He had mastered all sciences of his time, and he also wrote some books about alchemy, such as:

- Jame-ol-asrar ( جامع الاسرار)
- Trakib-ol-anvar ( تراکیب الانوار)
- Masabih-ol-hekmat va Mafatih-ol-rahmat (مصابیح الحکمه و مفاتیح الرحمه)
- Haghaegh-ol-esteshhadat (حقائق الاستشهادات)
- Zat-ol-faraed (ذات الفرائد)
- Alrad Ali-ebn-e-sina fi Ebtal-el-kimia (الرد علی ابن سینا فی ابطال الکیمیا)

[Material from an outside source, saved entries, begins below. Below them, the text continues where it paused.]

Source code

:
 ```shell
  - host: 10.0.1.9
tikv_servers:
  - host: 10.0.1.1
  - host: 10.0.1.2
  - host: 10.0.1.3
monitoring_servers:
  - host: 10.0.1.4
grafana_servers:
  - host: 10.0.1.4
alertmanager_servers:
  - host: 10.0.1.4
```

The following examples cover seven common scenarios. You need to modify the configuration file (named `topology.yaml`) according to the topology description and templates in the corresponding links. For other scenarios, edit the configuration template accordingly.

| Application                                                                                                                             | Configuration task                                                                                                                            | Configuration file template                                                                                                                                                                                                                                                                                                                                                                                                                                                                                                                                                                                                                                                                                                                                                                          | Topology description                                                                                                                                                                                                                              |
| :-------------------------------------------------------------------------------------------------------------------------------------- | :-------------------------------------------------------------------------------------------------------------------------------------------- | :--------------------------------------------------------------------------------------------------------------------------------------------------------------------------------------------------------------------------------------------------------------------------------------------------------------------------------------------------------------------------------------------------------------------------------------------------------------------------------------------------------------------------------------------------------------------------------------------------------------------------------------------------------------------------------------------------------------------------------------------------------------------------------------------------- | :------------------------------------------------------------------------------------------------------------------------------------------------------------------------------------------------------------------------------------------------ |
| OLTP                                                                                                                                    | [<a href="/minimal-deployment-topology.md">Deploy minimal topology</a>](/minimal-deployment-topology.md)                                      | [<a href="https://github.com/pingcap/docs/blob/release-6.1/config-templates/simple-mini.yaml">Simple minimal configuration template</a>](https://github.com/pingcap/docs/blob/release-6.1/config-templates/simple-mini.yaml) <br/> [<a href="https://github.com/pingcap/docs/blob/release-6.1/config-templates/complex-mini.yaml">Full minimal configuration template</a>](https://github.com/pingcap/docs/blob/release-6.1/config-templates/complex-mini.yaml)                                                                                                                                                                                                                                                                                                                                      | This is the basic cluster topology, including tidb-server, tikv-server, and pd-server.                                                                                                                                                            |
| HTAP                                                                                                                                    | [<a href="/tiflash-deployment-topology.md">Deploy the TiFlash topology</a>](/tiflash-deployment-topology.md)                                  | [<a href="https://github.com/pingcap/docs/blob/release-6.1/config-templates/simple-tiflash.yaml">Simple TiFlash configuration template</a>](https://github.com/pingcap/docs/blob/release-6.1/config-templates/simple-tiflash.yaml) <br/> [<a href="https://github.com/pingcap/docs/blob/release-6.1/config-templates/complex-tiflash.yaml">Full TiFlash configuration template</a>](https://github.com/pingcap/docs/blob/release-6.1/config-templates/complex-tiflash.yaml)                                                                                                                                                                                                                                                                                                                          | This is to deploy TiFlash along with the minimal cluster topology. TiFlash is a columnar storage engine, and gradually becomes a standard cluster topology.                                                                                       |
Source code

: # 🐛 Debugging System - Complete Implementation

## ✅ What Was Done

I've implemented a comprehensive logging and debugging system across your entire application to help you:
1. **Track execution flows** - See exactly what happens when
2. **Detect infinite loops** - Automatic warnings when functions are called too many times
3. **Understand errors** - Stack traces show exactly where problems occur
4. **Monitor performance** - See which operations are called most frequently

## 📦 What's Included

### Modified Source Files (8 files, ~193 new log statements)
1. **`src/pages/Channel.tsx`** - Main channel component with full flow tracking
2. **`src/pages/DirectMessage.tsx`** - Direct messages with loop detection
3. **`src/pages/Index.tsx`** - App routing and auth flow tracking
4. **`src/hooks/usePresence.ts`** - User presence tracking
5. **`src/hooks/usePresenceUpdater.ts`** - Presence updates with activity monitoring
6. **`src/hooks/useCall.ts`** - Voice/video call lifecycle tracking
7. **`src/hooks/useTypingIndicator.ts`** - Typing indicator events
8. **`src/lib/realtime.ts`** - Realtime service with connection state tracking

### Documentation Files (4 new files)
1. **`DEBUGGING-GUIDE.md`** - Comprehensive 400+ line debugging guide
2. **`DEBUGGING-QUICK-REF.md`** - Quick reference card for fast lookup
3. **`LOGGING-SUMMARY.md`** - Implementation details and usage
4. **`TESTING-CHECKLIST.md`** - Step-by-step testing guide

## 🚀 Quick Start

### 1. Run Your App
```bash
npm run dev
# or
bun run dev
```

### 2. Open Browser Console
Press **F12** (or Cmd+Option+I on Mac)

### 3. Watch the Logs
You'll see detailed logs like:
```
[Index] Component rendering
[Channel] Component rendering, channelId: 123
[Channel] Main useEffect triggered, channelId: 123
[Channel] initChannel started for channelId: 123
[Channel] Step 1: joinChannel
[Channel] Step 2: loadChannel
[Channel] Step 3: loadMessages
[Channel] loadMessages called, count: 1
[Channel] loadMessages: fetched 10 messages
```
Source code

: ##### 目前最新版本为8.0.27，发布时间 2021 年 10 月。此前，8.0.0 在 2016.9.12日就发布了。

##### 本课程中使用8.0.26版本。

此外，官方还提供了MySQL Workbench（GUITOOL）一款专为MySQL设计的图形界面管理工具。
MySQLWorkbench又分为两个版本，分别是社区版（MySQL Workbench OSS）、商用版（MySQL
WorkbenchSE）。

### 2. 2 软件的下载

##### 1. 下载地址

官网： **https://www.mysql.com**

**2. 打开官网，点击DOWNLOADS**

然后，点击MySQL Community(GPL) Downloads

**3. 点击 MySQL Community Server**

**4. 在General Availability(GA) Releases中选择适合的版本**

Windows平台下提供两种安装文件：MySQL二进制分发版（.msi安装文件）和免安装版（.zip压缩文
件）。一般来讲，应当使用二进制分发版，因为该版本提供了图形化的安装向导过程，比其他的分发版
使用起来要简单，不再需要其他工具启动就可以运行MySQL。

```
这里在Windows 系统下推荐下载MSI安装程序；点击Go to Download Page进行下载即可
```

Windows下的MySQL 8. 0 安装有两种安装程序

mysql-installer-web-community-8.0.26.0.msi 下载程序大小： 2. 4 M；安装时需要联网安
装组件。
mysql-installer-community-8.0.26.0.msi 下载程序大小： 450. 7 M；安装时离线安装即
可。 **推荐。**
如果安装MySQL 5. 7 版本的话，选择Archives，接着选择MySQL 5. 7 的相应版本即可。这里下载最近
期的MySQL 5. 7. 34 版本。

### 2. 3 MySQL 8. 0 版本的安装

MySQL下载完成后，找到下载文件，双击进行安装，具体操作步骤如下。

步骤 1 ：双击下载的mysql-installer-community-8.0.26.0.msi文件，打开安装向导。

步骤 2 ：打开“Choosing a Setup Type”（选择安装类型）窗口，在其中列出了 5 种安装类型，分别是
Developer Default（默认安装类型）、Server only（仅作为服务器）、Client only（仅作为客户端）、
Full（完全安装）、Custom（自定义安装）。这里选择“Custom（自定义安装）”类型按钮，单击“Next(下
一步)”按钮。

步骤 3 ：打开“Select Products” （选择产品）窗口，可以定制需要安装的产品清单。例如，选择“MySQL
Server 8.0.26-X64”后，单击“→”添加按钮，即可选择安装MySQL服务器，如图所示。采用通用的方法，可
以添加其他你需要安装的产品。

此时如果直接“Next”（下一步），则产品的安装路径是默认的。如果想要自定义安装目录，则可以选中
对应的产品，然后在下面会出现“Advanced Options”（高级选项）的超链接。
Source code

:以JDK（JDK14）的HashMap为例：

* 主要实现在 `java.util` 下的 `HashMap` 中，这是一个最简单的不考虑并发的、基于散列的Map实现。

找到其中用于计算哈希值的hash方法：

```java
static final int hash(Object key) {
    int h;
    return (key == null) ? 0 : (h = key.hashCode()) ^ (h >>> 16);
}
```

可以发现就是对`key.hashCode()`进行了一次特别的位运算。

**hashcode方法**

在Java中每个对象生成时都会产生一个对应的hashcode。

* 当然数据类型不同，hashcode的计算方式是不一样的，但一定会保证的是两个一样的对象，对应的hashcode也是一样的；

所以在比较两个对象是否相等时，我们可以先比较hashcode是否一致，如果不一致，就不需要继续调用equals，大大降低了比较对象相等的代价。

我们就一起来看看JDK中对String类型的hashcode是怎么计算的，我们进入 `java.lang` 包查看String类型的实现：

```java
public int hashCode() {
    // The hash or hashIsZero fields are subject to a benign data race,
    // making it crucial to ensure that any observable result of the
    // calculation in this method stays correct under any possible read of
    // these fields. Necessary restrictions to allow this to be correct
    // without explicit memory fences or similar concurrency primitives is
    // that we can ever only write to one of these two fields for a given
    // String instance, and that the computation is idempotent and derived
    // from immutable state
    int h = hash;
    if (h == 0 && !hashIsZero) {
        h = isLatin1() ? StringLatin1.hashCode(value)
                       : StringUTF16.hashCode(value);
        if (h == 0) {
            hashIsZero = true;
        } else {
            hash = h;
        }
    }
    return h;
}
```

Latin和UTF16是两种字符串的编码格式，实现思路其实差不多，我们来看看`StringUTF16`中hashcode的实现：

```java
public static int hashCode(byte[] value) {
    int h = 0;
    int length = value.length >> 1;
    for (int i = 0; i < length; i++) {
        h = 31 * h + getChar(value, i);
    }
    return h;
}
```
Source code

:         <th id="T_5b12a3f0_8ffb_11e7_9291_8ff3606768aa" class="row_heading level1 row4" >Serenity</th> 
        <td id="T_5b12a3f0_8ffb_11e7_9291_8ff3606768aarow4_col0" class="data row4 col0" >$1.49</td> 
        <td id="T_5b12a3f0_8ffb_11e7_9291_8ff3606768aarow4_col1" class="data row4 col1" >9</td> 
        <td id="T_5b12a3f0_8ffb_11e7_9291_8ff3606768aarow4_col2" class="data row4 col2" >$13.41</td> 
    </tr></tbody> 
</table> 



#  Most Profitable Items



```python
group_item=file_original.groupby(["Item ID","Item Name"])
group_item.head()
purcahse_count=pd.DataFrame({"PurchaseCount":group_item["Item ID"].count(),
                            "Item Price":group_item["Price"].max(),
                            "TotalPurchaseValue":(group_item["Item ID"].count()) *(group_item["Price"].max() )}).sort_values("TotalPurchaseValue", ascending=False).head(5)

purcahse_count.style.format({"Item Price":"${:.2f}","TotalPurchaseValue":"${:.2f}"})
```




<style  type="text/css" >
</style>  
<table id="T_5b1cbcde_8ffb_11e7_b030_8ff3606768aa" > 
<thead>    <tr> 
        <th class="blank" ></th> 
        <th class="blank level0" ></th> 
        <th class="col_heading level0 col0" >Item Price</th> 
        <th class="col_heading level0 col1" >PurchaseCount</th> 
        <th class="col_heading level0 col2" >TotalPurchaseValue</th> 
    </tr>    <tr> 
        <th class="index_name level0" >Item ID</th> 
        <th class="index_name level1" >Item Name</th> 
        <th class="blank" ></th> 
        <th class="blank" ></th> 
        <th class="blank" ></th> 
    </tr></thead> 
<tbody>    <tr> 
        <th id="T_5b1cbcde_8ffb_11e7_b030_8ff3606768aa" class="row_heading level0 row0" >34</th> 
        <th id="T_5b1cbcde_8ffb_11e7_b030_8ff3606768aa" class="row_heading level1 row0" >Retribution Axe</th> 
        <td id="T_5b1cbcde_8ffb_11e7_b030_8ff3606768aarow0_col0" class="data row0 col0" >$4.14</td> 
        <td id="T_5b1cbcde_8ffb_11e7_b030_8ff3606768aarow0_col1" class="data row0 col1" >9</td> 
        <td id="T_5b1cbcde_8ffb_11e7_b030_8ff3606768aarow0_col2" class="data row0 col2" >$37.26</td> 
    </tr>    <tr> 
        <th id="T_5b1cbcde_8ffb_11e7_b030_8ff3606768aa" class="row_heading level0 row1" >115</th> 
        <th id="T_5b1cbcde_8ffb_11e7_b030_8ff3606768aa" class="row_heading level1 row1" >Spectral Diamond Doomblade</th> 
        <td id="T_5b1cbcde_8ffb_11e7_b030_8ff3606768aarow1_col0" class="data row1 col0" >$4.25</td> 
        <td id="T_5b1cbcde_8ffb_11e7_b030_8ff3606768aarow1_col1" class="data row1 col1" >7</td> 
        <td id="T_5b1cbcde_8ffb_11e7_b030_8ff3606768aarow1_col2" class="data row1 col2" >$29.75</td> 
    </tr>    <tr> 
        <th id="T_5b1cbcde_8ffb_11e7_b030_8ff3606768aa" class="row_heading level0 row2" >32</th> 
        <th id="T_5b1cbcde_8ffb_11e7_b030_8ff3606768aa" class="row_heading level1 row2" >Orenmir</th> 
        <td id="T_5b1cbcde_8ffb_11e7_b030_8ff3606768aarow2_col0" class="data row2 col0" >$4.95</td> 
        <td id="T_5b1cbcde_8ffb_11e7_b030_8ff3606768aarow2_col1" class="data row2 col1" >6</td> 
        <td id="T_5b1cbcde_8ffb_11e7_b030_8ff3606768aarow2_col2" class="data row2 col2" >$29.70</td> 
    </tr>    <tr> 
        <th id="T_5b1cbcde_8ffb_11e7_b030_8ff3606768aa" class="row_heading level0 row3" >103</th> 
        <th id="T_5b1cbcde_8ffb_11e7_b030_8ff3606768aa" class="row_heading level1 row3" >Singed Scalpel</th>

He also participated in political works and became the minister of Masoud-ebn-Mohamad Malek Shah.

Togharayi wrote a book of poems, the best known of which is Lamiyat al-Ajam (لامیة العجم) (L-song of the non-Arabs). Togharayi wrote Lamiyyat al-Ajam as a response to the celebrated pre-Islamic poem Lāmiyyāt al-‘Arab (L-song of the Arabs). Lamiyyat al-Ajam was later the subject of an encyclopedic 14th-century commentary by Al-Safadi, entitled Al-Ghayth al-Musajam fi Sharh Lamiyyat-Ajam (Flowing Desert Rains in the Commentary upon the L-Poem of the Non-Arabs).

Togharayi was ultimately accused of atheism, and executed in 1105 A.D.